During a heart attack the portion of the left ventricle (LV) deprived of blood dies, creating a scar that does not contract along with the rest of the LV, and prevents it from efficiently pumping blood to the body. As the volume-overloaded LV enlarges, heart failure (HF) develops and worsens, severely impairing quality of life. The LIVE procedure is based upon a well-defined law of physics called the law of Laplace, which describes the relationship between the radius and pressure of the LV, and its resulting wall tension. Increased wall tension is the underlying cause of LV enlargement, worsening heart failure symptoms and ultimately patient death. Reducing wall tension is key to preventing further LV enlargement and treats the progression of the disease. The Revivent System is uniquely designed to directly reduce the LV radius, which in turn decreases wall tension and interrupts the ongoing, destructive process of heart failure.

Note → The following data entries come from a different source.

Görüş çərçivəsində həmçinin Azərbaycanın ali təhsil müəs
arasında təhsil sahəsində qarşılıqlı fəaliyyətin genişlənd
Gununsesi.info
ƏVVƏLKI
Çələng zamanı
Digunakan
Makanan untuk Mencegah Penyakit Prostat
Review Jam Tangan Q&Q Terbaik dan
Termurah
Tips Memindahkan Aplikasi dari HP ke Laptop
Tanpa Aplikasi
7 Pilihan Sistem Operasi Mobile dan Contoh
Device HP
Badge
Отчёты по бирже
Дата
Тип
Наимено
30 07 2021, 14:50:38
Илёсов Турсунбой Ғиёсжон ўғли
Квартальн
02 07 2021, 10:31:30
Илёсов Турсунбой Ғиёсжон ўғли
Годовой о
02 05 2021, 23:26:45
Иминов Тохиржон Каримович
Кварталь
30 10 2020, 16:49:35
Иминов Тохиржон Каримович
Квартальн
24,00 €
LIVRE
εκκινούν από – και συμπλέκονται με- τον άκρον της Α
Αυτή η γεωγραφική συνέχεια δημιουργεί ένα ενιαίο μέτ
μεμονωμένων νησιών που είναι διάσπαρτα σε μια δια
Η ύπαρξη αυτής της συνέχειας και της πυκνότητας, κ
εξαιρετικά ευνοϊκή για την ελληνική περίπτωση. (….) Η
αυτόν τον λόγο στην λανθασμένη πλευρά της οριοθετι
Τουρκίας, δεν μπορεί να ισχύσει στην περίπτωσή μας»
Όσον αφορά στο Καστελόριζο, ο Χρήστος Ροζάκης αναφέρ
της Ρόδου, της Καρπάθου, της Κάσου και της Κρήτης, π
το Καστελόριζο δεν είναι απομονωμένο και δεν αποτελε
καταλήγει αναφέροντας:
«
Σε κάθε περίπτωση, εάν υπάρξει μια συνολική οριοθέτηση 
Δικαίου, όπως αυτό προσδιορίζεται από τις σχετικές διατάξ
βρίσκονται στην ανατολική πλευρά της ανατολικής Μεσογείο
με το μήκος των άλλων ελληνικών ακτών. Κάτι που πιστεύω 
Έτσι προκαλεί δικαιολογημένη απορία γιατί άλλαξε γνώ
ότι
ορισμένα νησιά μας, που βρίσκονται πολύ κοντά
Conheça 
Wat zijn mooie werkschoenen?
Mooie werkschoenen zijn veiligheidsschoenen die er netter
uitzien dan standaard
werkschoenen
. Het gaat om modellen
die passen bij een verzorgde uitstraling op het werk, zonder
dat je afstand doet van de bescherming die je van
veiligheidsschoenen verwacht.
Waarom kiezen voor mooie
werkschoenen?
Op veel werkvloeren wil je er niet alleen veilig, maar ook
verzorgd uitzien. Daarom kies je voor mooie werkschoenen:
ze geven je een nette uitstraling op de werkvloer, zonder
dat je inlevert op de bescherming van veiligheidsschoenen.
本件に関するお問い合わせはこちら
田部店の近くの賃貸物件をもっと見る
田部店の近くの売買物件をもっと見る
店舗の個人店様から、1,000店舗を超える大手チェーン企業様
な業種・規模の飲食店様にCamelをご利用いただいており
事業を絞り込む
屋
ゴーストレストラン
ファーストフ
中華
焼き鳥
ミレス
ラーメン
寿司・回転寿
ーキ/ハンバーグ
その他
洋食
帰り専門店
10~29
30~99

Prior to the Revivent System, reshaping of the left ventricle used an invasive procedure known as surgical ventricular restoration (SVR), which required stopping the beating heart and supporting it with cardiopulmonary bypass, while incisions into the heart muscle were made to remove the scarred, non-functioning LV tissue. The invasive nature of SVR limits the number of patients for whom the procedure may be performed due to the fragile nature of this patient population. In contrast, the LIVE procedure using the Revivent System is performed without the need of cardiopulmonary bypass or making incisions into the heart.

“We are very pleased with the adoption of the Revivent System and the LIVE procedure by the cardiac surgery team in Germany,” said Kenneth Miller, president and CEO of BioVentrix. “We believe that our technology not only secures optimal clinical outcomes and improves the quality of life for heart failure patients, but also diminishes the risk inherent in the previous gold standard of conventional SVR.”